Novembro: início do fim, Regina Mota

A vida é um deserto de histórias: superação. Silêncio quebrado. Na mansão dos mortos, posso erguer o dia, lançar minha alma ao vento. O destino brinca de esconde-esconde.


“Quando a Indesejada das gentes chegar, talvez eu tenha medo, talvez sorria, ou diga: - Alô, iniludível.” Na poesia de Bandeira, busco o canto, o pranto. Encontro, descanso, repouso. Sensação de completude da vida. Iniludível: é evidente, não se pode burlar.

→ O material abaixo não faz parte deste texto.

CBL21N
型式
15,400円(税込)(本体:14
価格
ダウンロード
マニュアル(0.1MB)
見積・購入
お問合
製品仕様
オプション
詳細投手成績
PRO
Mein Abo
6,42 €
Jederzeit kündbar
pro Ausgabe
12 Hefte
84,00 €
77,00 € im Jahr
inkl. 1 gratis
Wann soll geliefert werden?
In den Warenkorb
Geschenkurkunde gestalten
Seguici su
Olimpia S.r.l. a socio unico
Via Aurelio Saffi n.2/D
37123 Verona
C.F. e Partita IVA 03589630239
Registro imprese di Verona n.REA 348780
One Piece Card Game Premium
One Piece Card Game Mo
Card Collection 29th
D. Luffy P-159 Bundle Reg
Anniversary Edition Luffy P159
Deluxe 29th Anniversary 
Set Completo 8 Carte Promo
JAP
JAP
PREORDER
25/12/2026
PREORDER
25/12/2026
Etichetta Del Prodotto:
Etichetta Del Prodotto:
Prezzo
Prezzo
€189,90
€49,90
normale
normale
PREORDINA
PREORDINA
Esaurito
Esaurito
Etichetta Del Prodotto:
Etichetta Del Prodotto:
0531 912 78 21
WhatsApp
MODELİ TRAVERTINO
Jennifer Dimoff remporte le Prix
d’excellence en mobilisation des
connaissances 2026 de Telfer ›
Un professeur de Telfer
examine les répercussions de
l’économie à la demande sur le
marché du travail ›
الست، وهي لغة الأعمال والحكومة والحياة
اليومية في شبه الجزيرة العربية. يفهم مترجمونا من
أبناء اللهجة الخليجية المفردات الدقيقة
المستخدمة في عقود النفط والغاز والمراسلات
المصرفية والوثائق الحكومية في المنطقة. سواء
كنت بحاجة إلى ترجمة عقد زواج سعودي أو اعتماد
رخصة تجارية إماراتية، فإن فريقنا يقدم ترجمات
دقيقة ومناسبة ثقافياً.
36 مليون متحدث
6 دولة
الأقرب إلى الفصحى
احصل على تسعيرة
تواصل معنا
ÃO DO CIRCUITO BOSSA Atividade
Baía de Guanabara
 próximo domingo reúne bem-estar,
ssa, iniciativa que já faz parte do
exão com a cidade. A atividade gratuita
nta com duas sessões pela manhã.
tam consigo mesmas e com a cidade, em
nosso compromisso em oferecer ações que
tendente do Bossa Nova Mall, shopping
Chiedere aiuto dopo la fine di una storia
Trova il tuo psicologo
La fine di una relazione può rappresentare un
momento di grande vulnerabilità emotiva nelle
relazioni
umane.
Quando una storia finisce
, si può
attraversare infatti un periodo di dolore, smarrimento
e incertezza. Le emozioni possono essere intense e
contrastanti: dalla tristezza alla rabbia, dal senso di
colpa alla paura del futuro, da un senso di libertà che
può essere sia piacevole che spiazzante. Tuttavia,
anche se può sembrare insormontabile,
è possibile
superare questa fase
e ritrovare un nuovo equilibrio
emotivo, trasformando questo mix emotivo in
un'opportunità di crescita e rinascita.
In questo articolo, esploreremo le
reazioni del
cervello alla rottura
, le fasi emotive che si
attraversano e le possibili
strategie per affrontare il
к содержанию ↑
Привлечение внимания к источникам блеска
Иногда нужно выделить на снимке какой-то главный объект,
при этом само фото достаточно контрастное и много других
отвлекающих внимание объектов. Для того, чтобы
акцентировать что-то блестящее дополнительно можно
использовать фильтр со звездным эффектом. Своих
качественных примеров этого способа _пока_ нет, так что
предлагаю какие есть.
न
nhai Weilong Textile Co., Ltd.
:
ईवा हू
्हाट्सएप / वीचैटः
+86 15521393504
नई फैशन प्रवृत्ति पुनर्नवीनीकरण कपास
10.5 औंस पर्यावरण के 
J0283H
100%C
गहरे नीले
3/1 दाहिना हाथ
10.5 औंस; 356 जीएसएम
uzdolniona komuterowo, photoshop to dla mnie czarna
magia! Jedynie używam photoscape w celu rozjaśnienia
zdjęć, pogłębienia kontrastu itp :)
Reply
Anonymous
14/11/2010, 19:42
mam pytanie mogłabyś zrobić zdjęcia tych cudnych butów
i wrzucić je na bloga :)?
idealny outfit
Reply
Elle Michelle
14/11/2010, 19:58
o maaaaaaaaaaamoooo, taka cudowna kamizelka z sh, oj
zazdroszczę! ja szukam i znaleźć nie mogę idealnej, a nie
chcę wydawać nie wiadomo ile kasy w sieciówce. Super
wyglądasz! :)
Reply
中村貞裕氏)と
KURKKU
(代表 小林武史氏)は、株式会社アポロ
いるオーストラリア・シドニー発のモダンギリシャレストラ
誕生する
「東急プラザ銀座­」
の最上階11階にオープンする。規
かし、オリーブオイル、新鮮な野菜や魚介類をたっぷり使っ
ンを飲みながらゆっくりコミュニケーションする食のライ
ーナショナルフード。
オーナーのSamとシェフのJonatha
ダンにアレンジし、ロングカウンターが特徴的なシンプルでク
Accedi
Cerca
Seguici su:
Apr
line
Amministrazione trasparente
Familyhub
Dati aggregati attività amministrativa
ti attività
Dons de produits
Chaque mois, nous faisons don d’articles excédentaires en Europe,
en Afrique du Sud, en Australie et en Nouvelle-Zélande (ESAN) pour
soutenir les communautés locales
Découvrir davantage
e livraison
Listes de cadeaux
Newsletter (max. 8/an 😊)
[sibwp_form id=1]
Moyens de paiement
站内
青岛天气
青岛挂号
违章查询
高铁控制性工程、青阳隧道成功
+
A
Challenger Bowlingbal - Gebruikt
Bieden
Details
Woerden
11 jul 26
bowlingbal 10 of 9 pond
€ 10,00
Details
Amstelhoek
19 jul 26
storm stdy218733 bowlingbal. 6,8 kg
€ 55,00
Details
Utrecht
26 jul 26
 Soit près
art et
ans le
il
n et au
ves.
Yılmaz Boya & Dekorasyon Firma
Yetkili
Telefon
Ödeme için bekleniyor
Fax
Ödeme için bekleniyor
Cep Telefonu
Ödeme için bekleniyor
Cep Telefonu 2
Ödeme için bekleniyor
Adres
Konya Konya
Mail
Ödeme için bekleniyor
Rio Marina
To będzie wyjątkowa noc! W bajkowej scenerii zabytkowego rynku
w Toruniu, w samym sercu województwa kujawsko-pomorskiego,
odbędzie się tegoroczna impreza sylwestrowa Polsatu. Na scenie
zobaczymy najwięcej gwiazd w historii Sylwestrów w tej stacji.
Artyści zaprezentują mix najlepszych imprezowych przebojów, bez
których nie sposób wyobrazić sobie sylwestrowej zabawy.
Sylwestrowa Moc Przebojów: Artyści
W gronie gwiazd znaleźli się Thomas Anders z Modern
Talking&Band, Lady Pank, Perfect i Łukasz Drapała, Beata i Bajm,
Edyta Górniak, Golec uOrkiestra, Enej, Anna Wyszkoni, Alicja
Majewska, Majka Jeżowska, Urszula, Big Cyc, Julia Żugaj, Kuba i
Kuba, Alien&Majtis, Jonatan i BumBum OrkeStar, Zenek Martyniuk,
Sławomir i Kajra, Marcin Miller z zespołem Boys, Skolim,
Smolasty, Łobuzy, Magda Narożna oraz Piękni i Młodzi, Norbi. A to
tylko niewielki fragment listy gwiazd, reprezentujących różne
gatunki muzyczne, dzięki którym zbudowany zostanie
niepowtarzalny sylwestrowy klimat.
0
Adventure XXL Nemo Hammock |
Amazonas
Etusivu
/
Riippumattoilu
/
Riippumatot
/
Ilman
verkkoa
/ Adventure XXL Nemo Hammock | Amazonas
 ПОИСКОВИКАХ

A esperança de realizar os sonhos e as promessas, mesmo aquelas guardadas na gaveta, afloram na expectativa de que no fim tudo pode dar certo. Findar novembro de glória. Sensação de intimidade com a delicada saudade. Sonhos, sombras, sinos. Canto de partida, despedida, poesia.


Novembro começa com finados: celebração, reflexão, saudade. Silêncio quebrado: início, esperança, realização.


Novembro pede calma, meditação, entrega, repouso. Sensação de chuva fina numa paisagem bucólica. Imagens dos desejos olfativos, visuais, táteis, auditivos. Poesia na vida.


Novembro traz desejos secretos. Cumplicidade, poesia, ondas beijando a areia. Burburinho de ideia, sol, chuva. Novembro é de abraço querido, de tempo, de presença.